Years ago, I adopted a little black cat. She was a big lover but did not come declawed and, at the time, did not suffer fools nor enjoy being held by anyone but me and my then-boyfriend.

We took her to a vet’s office to have a checkup that involved having blood drawn, getting some vaccines, and the like. It was our first time going to this vet as we were new to the area.

Our first impressions weren’t great. The vet himself kept calling my clearly female cat a boy, no matter how many times we corrected him. There was also a vet tech who, from the first second we met her, clearly didn’t want to be there and made it everyone else’s problem.

Finally, toward the end of the intake visit where we were going to leave the cat and come back after everything was done, the vet tech opened the carrier and took my cat out, picking her up to hold her.

Me: “Hey, uh, she doesn’t like to be held. I would put her down if I were—”

Tech: “Oh, nonsense! She’s such a sweet little baby.”

The sweet little baby in question was still in shock about where she was, but I could see that was wearing off.

Me: “No, seriously, she’s not declawed, and you’re going to want to put her down.”

Tech: *Snapping* “It’s fine! I handle cats all day; I know what I’m doing!”

My boyfriend and I made eye contact and shared a quiet conversation, and then he just shrugged. “Let her learn,” that look said. So, we headed out to run errands and would come back to get the cat in an hour.

No sooner had we left and gotten two blocks away than I got a call from the vet office.

Me: “Hello?”

Vet: *Sounding a little shaken* “So, umm… Kitty did not like being held, and Kitty did not like getting her blood drawn… I think to proceed we will need to look into sedation options.”

I could clearly hear the vet tech cursing in pain in the background.

Me: *Pauses* How safe is it, and how much will it cost?

The vet gave me all the information about the sedative.

Vet: “…and we’ll discount it.”

We really needed the vaccinations to keep her registered legally in the city, so we gave the go-ahead.

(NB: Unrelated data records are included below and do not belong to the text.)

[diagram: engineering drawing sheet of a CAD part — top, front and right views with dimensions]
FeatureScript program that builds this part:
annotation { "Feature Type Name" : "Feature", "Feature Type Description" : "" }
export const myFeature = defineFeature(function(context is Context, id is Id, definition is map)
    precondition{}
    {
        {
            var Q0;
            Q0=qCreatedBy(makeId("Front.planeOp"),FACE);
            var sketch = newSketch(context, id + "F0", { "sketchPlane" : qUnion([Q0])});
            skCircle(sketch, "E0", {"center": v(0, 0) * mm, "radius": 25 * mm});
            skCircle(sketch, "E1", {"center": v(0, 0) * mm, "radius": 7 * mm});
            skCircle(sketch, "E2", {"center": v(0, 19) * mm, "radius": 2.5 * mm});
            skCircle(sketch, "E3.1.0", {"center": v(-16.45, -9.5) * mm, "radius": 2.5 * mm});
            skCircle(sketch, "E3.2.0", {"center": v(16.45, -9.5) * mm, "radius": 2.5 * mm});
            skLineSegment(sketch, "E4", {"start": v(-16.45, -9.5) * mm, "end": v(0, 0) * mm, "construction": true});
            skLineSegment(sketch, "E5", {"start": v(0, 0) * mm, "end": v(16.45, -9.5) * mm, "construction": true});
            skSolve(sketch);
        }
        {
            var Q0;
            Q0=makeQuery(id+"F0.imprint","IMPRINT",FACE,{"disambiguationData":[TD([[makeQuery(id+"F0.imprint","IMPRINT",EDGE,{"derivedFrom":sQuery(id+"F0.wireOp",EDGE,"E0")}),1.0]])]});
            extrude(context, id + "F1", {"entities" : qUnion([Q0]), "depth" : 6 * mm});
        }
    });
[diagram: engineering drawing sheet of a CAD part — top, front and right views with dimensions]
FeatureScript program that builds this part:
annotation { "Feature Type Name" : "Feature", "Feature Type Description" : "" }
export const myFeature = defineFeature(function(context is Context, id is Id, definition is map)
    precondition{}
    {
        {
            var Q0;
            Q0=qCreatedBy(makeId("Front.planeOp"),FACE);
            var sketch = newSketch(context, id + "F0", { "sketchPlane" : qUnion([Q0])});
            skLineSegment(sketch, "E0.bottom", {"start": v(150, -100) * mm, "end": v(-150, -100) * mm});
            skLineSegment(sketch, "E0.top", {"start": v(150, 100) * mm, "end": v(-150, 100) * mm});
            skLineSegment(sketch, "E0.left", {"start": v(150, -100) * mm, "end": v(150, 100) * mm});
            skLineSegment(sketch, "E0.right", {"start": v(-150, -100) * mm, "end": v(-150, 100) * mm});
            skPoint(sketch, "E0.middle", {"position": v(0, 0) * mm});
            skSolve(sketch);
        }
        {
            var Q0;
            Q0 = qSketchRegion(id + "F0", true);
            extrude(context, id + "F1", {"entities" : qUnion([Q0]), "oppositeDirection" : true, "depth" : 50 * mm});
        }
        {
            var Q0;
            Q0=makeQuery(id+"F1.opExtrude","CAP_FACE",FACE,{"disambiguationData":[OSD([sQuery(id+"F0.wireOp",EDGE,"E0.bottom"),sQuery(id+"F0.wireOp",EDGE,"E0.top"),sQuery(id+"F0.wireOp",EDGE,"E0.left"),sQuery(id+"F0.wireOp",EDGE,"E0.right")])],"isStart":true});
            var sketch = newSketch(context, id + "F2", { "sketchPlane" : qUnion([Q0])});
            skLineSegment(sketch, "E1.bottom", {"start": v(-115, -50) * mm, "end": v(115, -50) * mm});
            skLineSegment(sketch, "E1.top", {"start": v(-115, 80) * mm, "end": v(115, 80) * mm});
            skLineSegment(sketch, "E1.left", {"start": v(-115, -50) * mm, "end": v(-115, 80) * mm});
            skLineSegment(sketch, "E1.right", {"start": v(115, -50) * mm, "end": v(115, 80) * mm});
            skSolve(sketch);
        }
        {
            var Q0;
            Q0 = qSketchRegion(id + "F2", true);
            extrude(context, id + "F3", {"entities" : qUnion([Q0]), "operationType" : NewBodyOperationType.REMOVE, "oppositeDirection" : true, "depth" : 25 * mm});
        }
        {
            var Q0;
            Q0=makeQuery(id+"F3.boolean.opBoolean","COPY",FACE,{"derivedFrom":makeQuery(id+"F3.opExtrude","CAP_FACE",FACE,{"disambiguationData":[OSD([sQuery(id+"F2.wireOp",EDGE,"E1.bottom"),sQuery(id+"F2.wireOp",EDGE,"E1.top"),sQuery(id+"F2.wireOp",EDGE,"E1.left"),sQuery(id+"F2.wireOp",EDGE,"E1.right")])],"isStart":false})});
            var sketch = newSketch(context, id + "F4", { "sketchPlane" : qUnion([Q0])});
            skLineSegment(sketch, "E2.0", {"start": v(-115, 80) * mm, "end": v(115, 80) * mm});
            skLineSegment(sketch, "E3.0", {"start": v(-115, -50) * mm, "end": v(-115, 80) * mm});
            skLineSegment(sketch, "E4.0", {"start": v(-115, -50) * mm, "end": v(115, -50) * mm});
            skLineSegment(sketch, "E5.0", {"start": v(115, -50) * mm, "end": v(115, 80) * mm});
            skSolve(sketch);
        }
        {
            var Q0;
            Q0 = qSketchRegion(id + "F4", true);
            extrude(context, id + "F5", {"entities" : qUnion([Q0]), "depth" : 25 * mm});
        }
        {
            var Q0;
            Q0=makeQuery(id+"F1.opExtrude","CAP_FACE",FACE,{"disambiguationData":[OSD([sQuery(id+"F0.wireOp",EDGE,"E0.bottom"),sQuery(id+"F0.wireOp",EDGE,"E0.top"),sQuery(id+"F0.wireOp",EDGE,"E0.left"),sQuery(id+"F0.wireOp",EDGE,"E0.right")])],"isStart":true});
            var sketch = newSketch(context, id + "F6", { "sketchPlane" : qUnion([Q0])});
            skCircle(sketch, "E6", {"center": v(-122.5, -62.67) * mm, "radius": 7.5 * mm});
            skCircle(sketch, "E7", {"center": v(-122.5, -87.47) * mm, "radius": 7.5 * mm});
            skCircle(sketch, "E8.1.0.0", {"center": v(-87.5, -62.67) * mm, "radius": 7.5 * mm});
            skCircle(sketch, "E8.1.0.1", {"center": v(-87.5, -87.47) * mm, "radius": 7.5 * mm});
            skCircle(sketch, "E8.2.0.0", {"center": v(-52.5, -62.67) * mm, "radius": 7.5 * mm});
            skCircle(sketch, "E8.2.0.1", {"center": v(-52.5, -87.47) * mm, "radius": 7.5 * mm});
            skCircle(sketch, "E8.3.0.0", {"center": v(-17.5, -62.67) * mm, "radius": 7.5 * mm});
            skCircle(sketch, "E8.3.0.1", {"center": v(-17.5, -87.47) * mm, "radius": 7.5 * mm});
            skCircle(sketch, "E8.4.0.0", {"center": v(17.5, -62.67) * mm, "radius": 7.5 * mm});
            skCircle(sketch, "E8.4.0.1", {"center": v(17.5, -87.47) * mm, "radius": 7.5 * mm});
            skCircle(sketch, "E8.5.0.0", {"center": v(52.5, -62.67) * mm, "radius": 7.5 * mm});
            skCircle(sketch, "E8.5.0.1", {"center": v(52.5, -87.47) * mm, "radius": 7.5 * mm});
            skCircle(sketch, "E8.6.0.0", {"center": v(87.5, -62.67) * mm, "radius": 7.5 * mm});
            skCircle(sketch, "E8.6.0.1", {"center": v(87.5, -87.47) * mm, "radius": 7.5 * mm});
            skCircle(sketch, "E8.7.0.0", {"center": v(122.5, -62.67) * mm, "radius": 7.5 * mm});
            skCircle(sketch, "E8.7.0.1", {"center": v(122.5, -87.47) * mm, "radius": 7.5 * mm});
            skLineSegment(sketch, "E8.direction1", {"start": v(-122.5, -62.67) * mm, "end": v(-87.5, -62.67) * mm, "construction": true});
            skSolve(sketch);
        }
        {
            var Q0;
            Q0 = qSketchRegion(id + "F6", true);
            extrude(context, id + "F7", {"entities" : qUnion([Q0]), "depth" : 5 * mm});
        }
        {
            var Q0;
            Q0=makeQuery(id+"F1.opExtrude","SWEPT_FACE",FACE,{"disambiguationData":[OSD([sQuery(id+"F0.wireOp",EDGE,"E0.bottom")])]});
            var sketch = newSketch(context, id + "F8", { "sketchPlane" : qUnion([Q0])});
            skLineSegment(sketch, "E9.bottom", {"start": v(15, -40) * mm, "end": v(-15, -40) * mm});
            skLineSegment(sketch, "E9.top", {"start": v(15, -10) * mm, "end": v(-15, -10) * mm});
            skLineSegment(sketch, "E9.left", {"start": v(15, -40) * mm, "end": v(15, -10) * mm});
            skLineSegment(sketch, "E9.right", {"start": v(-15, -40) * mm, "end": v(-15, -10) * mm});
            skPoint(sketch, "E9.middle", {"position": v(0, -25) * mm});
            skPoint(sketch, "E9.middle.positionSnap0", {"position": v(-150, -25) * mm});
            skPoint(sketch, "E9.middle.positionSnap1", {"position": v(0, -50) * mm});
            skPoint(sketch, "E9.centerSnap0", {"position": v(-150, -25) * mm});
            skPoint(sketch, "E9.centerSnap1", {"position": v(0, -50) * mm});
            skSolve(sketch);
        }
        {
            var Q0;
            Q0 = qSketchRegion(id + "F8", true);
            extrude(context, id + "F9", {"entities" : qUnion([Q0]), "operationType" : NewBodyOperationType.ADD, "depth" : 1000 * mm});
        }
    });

After our errands, we came back to a vet tech with plenty of deep, bandaged gouges taken out of her chest and shoulder who wouldn’t meet our eyes, a vet who advised that the cat was maybe feral, and a very, very high kitty.

We never went back, and my cat has never had another incident at a vet’s office in the seven years since, mostly because all the other vets and techs listen to us.